Fonte –
== == ==
3. Juizados de pequenas causas no Brasil: origens. No início da década de 1980, no Estado do Rio Grande do Sul, a Associação dos Juízes desse Estado-membro de Federação brasileira tomou a iniciativa da criação dos então chamados “Conselhos de Conciliação e Arbitramento”. Falecia-lhes, é óbvio, qualquer autoridade ou poder formal de impor suas decisões aos desavindos, eis que nenhuma lei ou ato normativo oficial os respaldava. Mas a intuição e o descortino desse grupo de magistrados visionários revelaram-se absolutamente afinadas com as necessidades e os anseios das comunidades a que inicialmente serviam os Conselhos. A repercussão foi excelente e logo se haveria de verificar um alto índice de solução das controvérsias a eles submetidas.

         Cada Conselho era composto por um número variável de árbitros, escolhidos entre “bacharéis em Direito, com larga experiência forense , senso de eqüidade e poder de persuasão”, sob a coordenação de um Juiz de Direito. Este não atuava diretamente junto às partes: limitava-se a uma preleção inicial quando da abertura das audiências (realizadas em horário noturno para facilitar o acesso dos interessados sem comprometer seus turnos de trabalho), para concitar os litigantes à conciliação. Os Conselhos eram secretariados por escrivães, com a colaboração, também, de Oficiais de Justiça e outros servidores, sempre em regime de voluntariado e de absoluta gratuidade dos serviços prestados. A única despesa, decorrente da notificação (denominada convite) feita por via postal aos “reclamados”, era suportada pela própria Associação, em alguns casos com auxílio da Municipalidade.
== == ==
Linhas apresentadas –
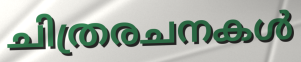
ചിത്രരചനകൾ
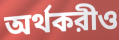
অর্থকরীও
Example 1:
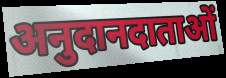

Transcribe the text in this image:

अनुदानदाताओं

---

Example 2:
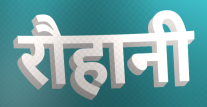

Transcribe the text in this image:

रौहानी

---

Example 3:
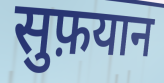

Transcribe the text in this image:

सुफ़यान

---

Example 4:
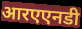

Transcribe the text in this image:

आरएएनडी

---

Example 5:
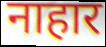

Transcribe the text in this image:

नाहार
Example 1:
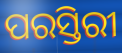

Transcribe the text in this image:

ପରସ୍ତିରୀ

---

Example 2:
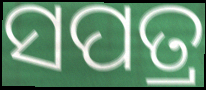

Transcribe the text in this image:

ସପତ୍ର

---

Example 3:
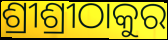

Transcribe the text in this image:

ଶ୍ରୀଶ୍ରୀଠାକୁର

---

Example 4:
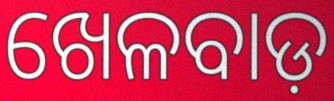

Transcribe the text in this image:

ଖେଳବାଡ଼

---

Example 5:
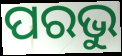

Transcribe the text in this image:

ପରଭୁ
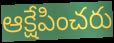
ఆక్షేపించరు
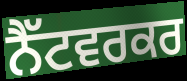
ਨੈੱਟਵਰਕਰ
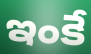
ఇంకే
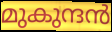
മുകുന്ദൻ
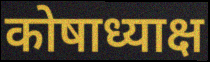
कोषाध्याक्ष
== == ==
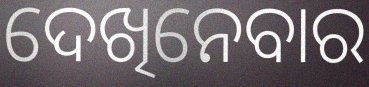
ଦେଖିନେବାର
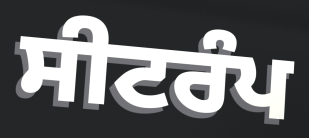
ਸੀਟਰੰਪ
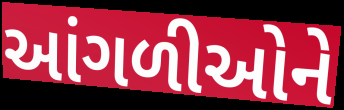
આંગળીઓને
== == ==
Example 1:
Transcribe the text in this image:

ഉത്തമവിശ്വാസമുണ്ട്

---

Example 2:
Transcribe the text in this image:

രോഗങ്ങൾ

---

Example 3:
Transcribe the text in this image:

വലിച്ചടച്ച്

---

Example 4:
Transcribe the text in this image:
== == ==
Instrução 1 –
De acordo com a fonte, quem pagava a notificação enviada pelo correio aos "reclamados"?
Instrução 2 –
Transforme em lista o parágrafo da fonte que começa com "Cada Conselho era composto", mantendo os fatos principais.

Resolução 1 –
A própria Associação, em alguns casos com auxílio da Municipalidade.

Resolução 2 –
- Cada Conselho tinha um número variável de árbitros, bacharéis em Direito com larga experiência forense, senso de equidade e poder de persuasão, coordenados por um Juiz de Direito.
- O juiz não atuava diretamente junto às partes. Fazia apenas uma preleção na abertura das audiências para incentivar a conciliação.
- As audiências aconteciam à noite, para que os interessados não comprometessem seus turnos de trabalho.
- Escrivães secretariavam os Conselhos, com a ajuda de Oficiais de Justiça e outros servidores, todos voluntários e sem cobrar pelos serviços.
- A única despesa era o convite enviado pelo correio aos "reclamados", pago pela Associação, às vezes com auxílio da Municipalidade.